Dominik fasst den vollen Rost und geht abermals nach draussen. Ich wasche mir unterdessen die Hände. Hänge die Arbeitsschürze auf. Und gehe wieder zurück in den grossen Raum. Links in der Ecke hantiert Aloisia in einer kleinen Kochnische. Sie setzt Wasser für einen Kaffee auf. Unsere Blicke treffen sich kurz.

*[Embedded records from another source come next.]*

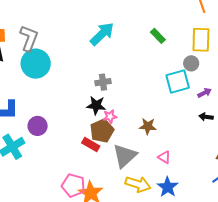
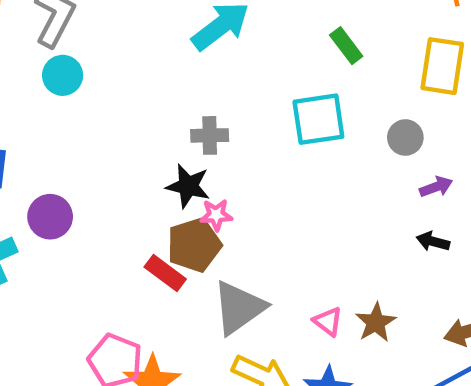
gray circle: (191, 63) -> (405, 137), moved
cyan circle: (36, 64) -> (63, 75), size x0.6
cyan square: (178, 82) -> (318, 119), moved
brown star: (148, 126) -> (376, 322), moved, turned 30

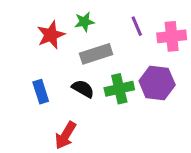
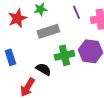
black semicircle: (83, 89) -> (43, 69), moved

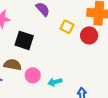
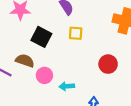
yellow square: (67, 27) -> (76, 33), moved, turned -32
red circle: (89, 35) -> (108, 64), moved

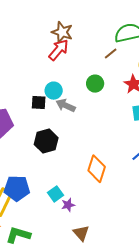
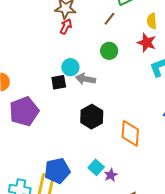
red arrow: (59, 50) -> (66, 26), size x0.7
brown line: (111, 53) -> (109, 19), moved
black hexagon: (46, 141) -> (92, 117), moved

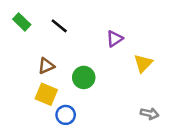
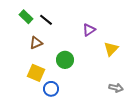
green rectangle: (22, 22) -> (26, 17), moved
brown triangle: (46, 66) -> (36, 43), moved

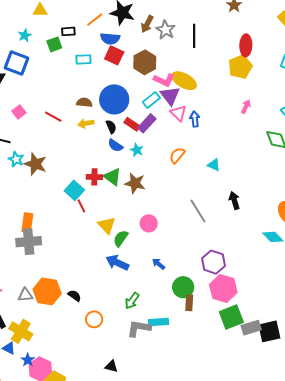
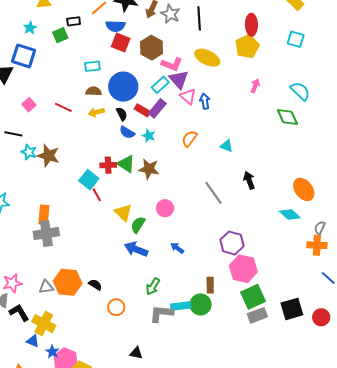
cyan rectangle: (83, 59) -> (92, 66), moved
yellow ellipse: (184, 81) -> (207, 58), moved
green circle: (183, 287) -> (201, 304), moved
gray rectangle: (251, 328) -> (257, 315), moved

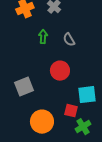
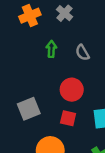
red square: (71, 111) -> (68, 118), moved

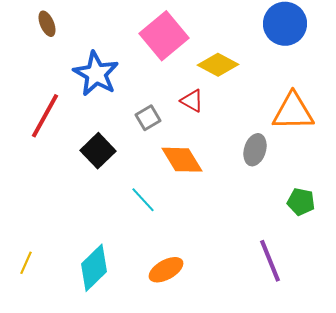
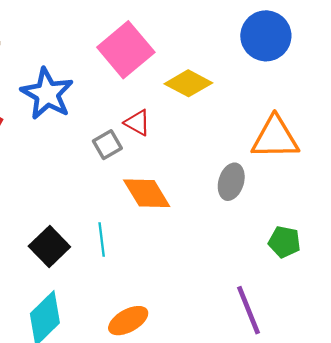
red triangle: (192, 101) -> (137, 123), moved
black square: (98, 151) -> (49, 247), moved
cyan line: (143, 200) -> (102, 240), turned 36

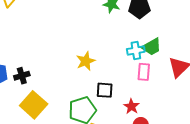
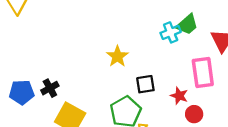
pink rectangle: (144, 72) -> (203, 72), moved, size x1.5

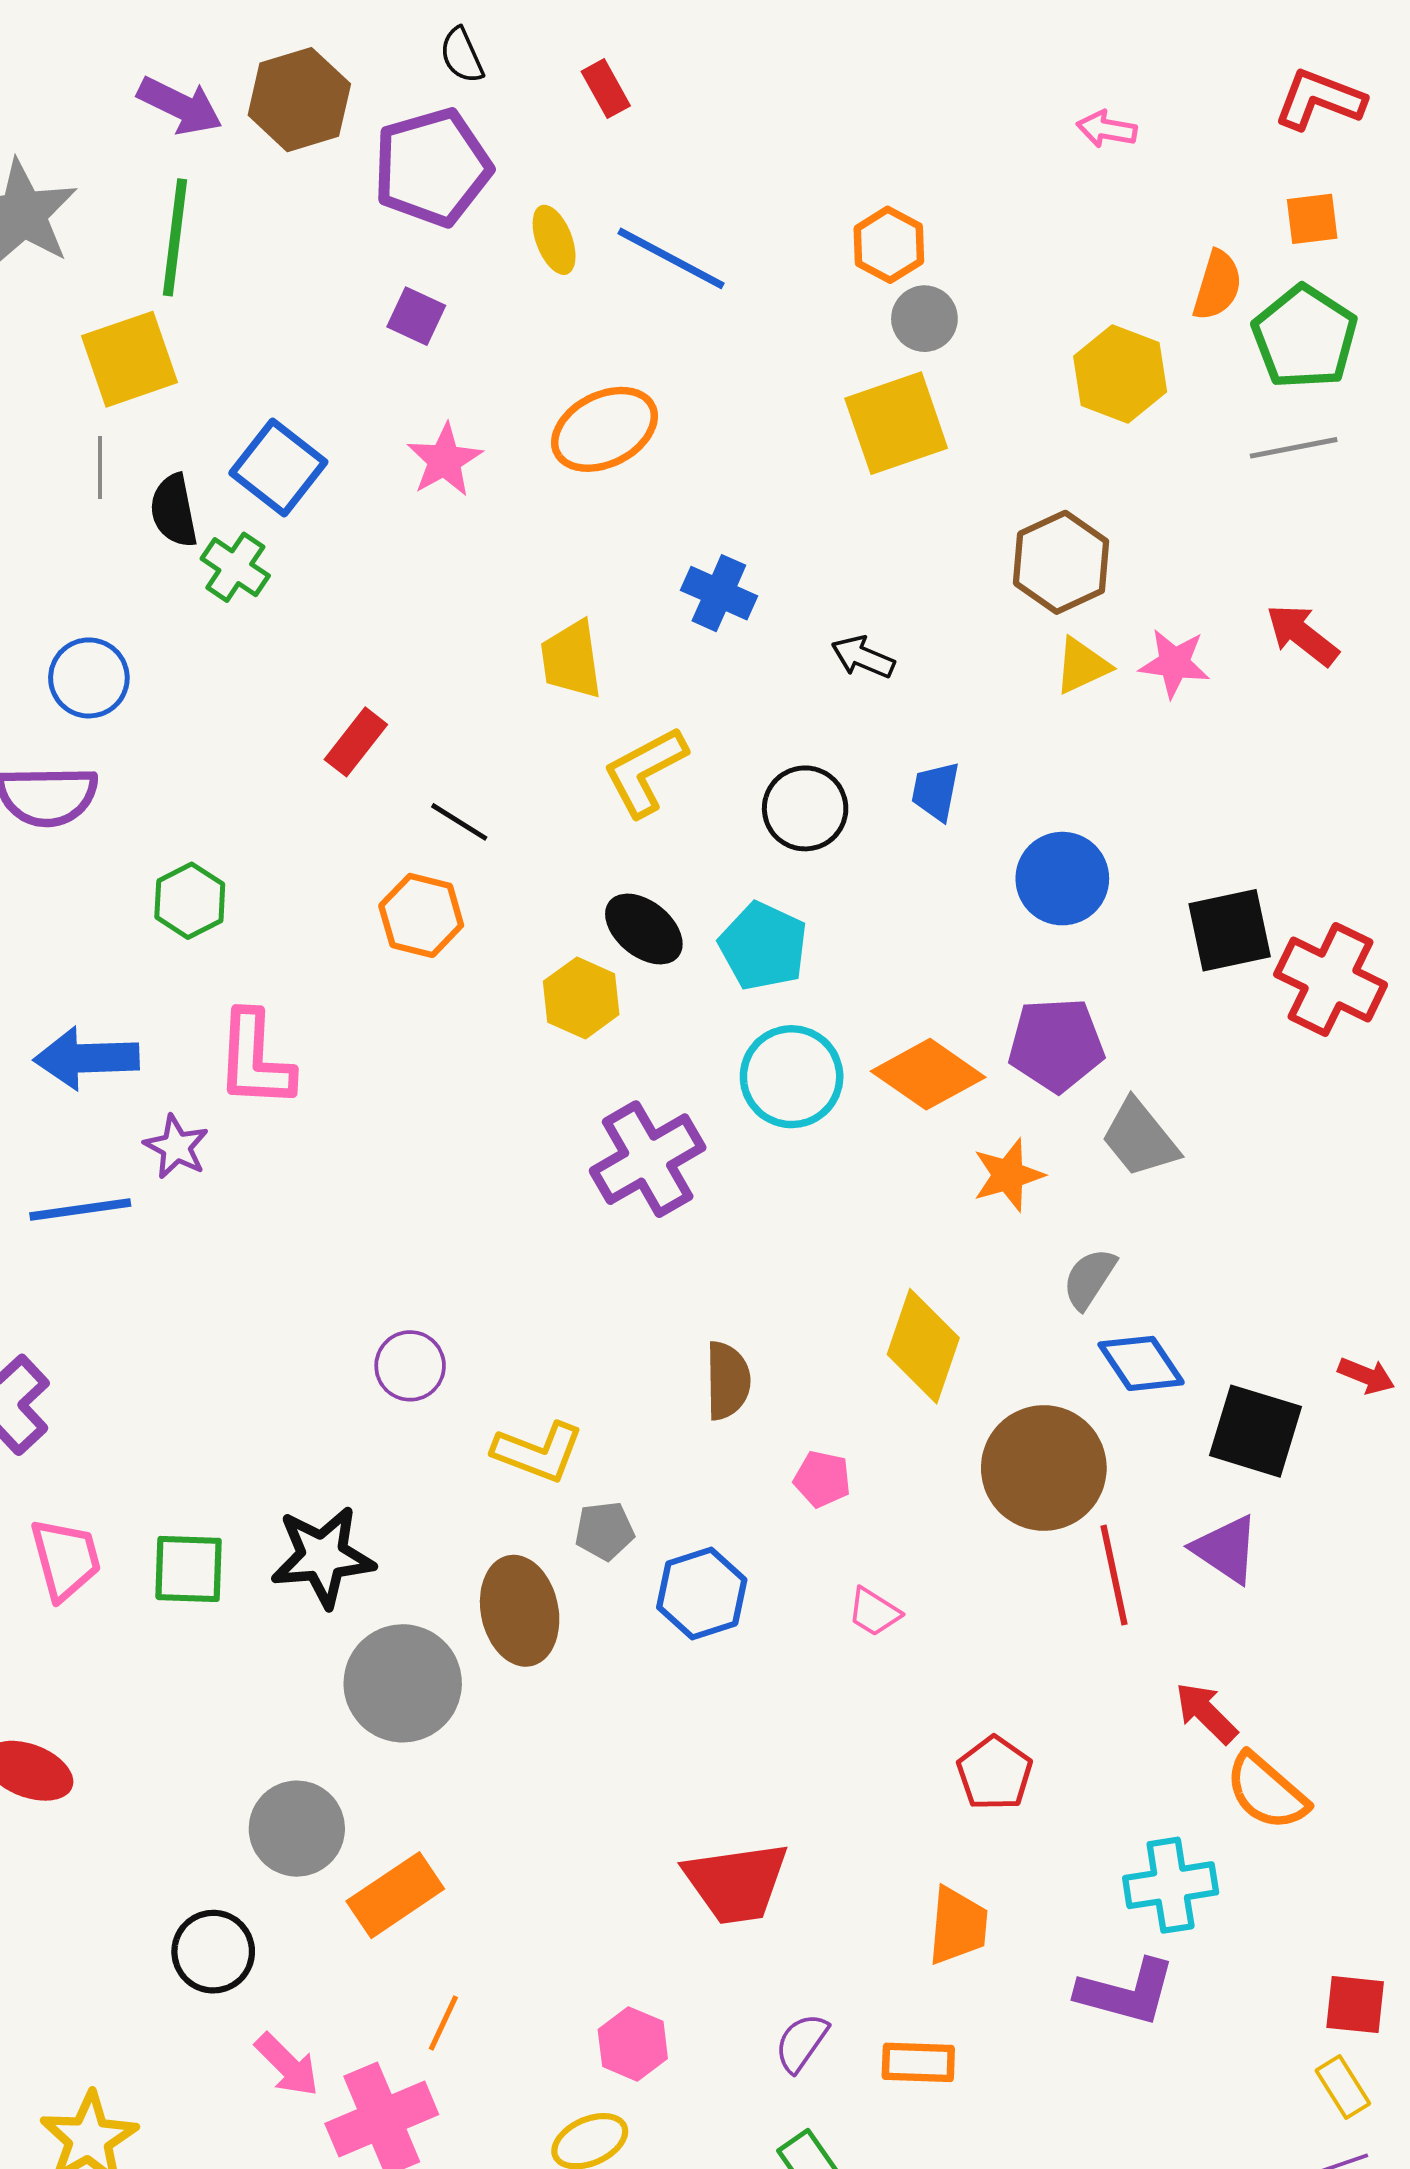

„Wie kommt es, dass du diese Arbeit kennst? Ich dachte, wir sind die Einzigen in der Schweiz, die diese Arbeit verrichten.“
„Das ist auch so.“ Während ich erzähle, setzt Aloisia Kälin Kaffee auf und deckt den Tisch. Sie hört aufmerksam zu.
„Jetzt verstehe ich, warum du Masken drücken kannst. Du bist zu einem perfekten Zeitpunkt aufgekreuzt. Diese grosse Bestellung ist zu viel für Dominik. Die Bertha ist auch weg und ich mag diese Arbeit nicht besonders. Dominik fühlt sich seit einem Jahr nicht mehr so wohl. Wir wissen nicht was mit ihm los ist. Auf jeden Fall ist es grossartig, dass du hier bist!“
Das Wasser kocht und sie fügt einige Löffel Kaffeepulver und etwas Zucker hinzu. Wartet bis das Wasser ein zweites Mal aufkocht. Nimmt die Pfanne vom Herd und giesst Kaffee in drei Schalen.
Der Geruch lockt Dominik an den Tisch.
„Setz dich.“
Wir setzen uns an den kleinen Holztisch. Aloisia schenkt uns Kaffee ein und gibt uns jeweils ein Bouquet. Eine süsse Spezialität aus Einsiedeln.